───── RECORDS PROVIDED
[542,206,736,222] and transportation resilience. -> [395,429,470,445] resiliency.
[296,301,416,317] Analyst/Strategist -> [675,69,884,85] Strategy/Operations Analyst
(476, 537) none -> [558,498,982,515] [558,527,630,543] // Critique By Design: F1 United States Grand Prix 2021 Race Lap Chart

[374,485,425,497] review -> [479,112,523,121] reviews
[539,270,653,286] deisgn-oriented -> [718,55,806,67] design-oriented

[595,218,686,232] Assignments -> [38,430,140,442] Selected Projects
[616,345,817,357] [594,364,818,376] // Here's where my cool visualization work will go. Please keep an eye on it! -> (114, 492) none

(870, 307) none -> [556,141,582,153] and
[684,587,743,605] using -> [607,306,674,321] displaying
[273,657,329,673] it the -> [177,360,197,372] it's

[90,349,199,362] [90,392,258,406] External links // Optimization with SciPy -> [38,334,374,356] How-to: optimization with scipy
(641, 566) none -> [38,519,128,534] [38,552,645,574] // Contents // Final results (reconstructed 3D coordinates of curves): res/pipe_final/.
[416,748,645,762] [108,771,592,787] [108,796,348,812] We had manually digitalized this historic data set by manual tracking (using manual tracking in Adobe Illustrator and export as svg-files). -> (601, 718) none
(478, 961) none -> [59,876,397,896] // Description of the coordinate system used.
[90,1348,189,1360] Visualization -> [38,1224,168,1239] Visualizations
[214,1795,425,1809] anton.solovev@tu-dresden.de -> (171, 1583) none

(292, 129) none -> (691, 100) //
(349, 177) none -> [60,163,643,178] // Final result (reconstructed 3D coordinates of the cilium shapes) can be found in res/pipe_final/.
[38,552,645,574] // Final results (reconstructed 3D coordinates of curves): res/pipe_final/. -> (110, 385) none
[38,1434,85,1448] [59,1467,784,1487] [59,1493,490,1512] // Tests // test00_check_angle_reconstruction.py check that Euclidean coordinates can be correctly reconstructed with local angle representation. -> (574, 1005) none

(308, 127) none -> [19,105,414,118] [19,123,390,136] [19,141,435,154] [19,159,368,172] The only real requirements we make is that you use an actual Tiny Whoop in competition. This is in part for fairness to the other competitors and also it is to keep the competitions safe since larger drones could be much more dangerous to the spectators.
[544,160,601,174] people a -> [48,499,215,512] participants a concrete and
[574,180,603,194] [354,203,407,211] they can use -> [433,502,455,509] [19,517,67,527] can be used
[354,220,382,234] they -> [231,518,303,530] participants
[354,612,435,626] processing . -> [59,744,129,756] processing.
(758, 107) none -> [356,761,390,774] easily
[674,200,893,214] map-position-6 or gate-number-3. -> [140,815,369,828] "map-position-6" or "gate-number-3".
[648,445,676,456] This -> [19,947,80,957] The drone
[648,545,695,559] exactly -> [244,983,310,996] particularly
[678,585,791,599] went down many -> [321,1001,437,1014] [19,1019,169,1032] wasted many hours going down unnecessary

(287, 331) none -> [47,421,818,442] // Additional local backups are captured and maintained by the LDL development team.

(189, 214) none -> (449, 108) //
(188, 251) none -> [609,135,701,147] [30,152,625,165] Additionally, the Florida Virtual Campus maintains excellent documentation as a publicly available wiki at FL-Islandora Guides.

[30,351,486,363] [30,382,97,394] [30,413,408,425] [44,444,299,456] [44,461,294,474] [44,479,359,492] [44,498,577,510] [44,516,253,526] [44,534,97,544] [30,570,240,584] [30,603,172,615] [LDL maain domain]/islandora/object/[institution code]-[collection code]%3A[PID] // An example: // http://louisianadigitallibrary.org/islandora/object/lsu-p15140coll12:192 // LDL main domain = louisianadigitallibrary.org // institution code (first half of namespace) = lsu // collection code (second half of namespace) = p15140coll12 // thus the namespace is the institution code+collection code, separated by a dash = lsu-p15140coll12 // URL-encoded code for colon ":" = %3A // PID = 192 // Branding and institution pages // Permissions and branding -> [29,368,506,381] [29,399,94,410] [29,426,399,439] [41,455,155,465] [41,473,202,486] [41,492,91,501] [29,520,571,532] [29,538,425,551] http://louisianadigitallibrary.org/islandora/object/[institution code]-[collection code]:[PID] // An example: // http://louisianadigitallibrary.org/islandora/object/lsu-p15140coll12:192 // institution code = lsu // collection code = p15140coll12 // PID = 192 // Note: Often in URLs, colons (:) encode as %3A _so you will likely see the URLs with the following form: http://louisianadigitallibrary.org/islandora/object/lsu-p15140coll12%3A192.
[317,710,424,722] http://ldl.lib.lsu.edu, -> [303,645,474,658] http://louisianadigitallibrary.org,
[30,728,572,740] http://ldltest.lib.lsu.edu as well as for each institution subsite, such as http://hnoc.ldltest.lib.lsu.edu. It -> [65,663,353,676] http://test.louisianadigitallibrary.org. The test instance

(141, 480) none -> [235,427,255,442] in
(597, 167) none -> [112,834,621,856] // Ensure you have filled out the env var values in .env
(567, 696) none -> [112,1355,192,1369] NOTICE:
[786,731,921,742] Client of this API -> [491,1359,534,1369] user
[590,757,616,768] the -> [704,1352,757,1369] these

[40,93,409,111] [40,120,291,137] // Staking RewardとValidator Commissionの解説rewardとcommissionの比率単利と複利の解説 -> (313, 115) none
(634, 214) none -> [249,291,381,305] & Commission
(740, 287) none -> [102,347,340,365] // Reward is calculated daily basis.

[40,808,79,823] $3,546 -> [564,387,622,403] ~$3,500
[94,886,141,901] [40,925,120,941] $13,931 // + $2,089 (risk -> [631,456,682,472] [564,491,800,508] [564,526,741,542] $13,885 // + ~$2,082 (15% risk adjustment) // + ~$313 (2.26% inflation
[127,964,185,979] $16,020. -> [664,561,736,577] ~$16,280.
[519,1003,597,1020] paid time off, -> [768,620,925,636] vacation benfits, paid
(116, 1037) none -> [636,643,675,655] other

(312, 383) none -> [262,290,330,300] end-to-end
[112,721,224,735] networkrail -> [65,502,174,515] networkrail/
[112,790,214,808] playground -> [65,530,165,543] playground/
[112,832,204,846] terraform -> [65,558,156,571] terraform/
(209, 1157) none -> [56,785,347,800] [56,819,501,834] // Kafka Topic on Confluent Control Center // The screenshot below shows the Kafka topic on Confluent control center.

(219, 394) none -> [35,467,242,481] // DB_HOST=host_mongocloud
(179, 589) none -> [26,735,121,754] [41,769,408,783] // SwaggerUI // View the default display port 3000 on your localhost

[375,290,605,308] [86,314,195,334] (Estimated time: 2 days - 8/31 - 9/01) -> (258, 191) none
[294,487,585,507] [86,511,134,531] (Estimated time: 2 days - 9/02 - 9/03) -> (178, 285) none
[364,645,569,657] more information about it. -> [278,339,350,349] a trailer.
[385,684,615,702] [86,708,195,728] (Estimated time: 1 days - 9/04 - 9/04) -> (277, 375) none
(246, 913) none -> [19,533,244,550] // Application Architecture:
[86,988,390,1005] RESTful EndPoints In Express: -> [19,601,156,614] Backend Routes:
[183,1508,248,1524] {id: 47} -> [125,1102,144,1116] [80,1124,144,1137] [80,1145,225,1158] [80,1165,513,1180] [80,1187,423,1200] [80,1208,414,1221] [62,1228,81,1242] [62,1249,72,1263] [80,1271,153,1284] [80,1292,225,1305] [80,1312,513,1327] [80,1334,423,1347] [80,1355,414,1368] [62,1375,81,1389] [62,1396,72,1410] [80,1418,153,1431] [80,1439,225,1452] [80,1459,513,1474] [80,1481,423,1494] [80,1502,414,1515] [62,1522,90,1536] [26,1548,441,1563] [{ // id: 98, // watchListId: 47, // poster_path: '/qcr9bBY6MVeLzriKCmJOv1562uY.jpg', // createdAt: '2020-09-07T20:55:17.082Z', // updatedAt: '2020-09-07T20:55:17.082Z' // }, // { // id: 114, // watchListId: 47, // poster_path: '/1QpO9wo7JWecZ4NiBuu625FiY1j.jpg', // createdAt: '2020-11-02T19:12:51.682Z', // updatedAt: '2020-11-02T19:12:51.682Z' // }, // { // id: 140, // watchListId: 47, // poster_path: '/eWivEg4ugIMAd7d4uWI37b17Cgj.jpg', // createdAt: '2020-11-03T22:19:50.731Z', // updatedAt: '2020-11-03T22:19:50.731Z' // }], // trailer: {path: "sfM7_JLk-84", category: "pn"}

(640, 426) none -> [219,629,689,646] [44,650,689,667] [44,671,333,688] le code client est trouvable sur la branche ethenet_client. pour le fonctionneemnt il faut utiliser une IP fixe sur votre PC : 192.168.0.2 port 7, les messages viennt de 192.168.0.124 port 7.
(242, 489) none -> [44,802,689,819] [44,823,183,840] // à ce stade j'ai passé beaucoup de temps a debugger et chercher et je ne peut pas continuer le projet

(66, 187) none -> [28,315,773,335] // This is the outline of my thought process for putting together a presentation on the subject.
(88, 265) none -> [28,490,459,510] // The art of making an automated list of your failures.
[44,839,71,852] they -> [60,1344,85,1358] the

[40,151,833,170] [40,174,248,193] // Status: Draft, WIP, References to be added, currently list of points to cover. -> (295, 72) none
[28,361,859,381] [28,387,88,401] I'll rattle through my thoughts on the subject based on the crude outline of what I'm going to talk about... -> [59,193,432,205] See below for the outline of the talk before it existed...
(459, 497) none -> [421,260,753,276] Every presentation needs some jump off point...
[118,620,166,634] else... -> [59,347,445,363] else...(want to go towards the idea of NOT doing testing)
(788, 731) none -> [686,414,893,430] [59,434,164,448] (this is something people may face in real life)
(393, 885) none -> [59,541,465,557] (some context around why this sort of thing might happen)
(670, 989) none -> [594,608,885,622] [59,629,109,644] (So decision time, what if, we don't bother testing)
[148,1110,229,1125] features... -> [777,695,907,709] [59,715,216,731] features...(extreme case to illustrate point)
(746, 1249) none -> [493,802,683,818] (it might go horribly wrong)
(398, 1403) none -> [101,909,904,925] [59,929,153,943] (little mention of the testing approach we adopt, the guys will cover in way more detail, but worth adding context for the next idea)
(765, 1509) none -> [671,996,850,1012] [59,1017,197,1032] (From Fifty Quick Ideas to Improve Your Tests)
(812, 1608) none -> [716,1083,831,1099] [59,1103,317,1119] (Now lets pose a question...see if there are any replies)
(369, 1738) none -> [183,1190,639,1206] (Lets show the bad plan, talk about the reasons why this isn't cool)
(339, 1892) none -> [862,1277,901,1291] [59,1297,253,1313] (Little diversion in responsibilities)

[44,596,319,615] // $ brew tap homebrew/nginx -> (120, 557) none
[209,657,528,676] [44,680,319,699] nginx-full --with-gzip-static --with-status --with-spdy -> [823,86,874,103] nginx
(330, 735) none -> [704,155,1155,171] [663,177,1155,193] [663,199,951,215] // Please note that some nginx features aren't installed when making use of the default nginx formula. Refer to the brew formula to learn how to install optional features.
──────────
• EXERCISE: Set down each line exactly as it appears, starting at the top of the data and ending at the line containing "[616,345,817,357] [594,364,818,376] //", and include no other lines.

• ANSWER TO THE PROBLEM:
[542,206,736,222] and transportation resilience. -> [395,429,470,445] resiliency.
[296,301,416,317] Analyst/Strategist -> [675,69,884,85] Strategy/Operations Analyst
(476, 537) none -> [558,498,982,515] [558,527,630,543] // Critique By Design: F1 United States Grand Prix 2021 Race Lap Chart

[374,485,425,497] review -> [479,112,523,121] reviews
[539,270,653,286] deisgn-oriented -> [718,55,806,67] design-oriented

[595,218,686,232] Assignments -> [38,430,140,442] Selected Projects
[616,345,817,357] [594,364,818,376] // Here's where my cool visualization work will go. Please keep an eye on it! -> (114, 492) none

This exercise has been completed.